Nous ne sommes plus habitué a reconnaitre les bonnes choses et les bonnes limites, et c’est cela le problème.

Alors quelle position adopter ? si l’on considère la globalité de la situation, il y a :

  • notre santé
  • la cause de l’environnement
  • la cause animal
  • la cause économique des éleveurs (si notre consommation diminue)

Toutefois, la cause économique des éleveurs ne concerneront finalement que les éleveurs puissants ne respectant pas la cause animal, puisqu’en cherchant à réduire et à mieux consommer, nous les consommateurs, nous nous orienterons vers ceux qui savent élever, aimer, et respecter,les animaux.

Qu’en réduisant nos rations vers du qualitatif, nous apprenons à mieux consommer et cuisiner.

Que les produits transformés n’ont plus vraiment de place dans notre assiette et pour notre bien-être. Ces mêmes élevages qui contamines les terres et son client de céréales qui contamines les terres, etc… Les algues vertes en Bretagne, n’est pas un cas isolé.

Ce que je fais, … pour diminuer et consommer de façon raisonner :

Je consomme 2 à 3 fois par semaine de la viande, j’ai une préférence pour les cuissons en pot, pot au feu, bouillon de poule, pourquoi, parce que bien manger, ce n’est pas manger que les pièces de choix ! bien manger c’est extraire les sucs des différentes parties, abats, articulations, os, chair…

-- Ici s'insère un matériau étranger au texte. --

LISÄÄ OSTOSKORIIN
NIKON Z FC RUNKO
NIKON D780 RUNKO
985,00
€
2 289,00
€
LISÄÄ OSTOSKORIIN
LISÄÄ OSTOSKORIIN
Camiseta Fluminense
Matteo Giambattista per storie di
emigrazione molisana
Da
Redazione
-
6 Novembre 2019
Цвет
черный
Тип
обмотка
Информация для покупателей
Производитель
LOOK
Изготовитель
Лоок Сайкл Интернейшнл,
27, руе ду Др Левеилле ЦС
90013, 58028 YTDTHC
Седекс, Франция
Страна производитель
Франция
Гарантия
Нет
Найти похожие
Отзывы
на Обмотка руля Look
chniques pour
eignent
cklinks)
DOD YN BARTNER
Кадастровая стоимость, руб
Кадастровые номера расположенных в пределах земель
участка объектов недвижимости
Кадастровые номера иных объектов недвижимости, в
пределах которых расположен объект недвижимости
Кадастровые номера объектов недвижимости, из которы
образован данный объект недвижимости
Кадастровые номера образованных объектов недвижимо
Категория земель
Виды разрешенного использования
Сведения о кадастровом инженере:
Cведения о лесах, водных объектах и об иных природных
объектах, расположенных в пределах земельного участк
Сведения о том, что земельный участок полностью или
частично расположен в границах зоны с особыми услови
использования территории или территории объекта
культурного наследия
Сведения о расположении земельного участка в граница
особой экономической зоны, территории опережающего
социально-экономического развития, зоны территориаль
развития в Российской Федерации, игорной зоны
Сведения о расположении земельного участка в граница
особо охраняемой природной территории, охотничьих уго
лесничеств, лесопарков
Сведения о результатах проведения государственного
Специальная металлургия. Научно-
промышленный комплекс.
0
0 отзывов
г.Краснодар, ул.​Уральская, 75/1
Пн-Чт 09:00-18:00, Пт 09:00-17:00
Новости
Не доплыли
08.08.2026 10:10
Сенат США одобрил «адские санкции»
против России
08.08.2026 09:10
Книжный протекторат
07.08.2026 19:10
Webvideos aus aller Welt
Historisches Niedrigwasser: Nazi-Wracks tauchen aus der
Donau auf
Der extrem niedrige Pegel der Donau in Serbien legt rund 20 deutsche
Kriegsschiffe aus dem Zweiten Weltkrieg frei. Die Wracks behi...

C’est d’ailleurs, cette 1ère cuisine, mode de cuisson en pot, qui nous a permis, nous l’espèce humaine de faire un bond dans l’évolution, et ce n’est certainement pas votre entrecôte, ou votre chicken pané, qui va vous plomber et provoquer des sources inflammatoire, et nourrir. La cuisson en pot, elle va venir régénérer toutes vos cellules, et en globalité votre métabolisme. ===> les bienfaits du bouillon de poule.

Pour le reste des festivités cannibales, parfois pour agrémenter mes soupes, ou autres réalisations, je consomme des tranches de jambon de pays de qualités terroirs, du chorizo, j’ai aussi un pot de graisse d’oie ou de canard, que j’associe à l’huile d’olive pour la préparation de mes plats. Mais tout ceci en petites quantités suffisantes pour mon équilibre et ne pas tomber dans l’excès qui va acidifier mon corps, juste suffisamment pour lui apporter des nutriments en acides gras dont j’ai besoin, tout en me faisant plaisirs.

En allant chez un vrai boucher et d’ailleurs, si nous étions tous plus raisonnables, il y aurai davantage de boucherie de qualité, et j’en connais peu ! Mangeons moins et mieux, en respectant la vie, la terre, et tout comme ce que nous exigeons de nos éleveurs, sachons cuisiner avec les bonnes valeurs, les bons produits et les bonnes saveurs.

Enfin, je pense que les poissons et leur vie ont à recevoir tout autant de considération.

Pas facile tout cela !

Mais mieux consommer, c’est déjà, un autre possible, pour l’avenir de tous.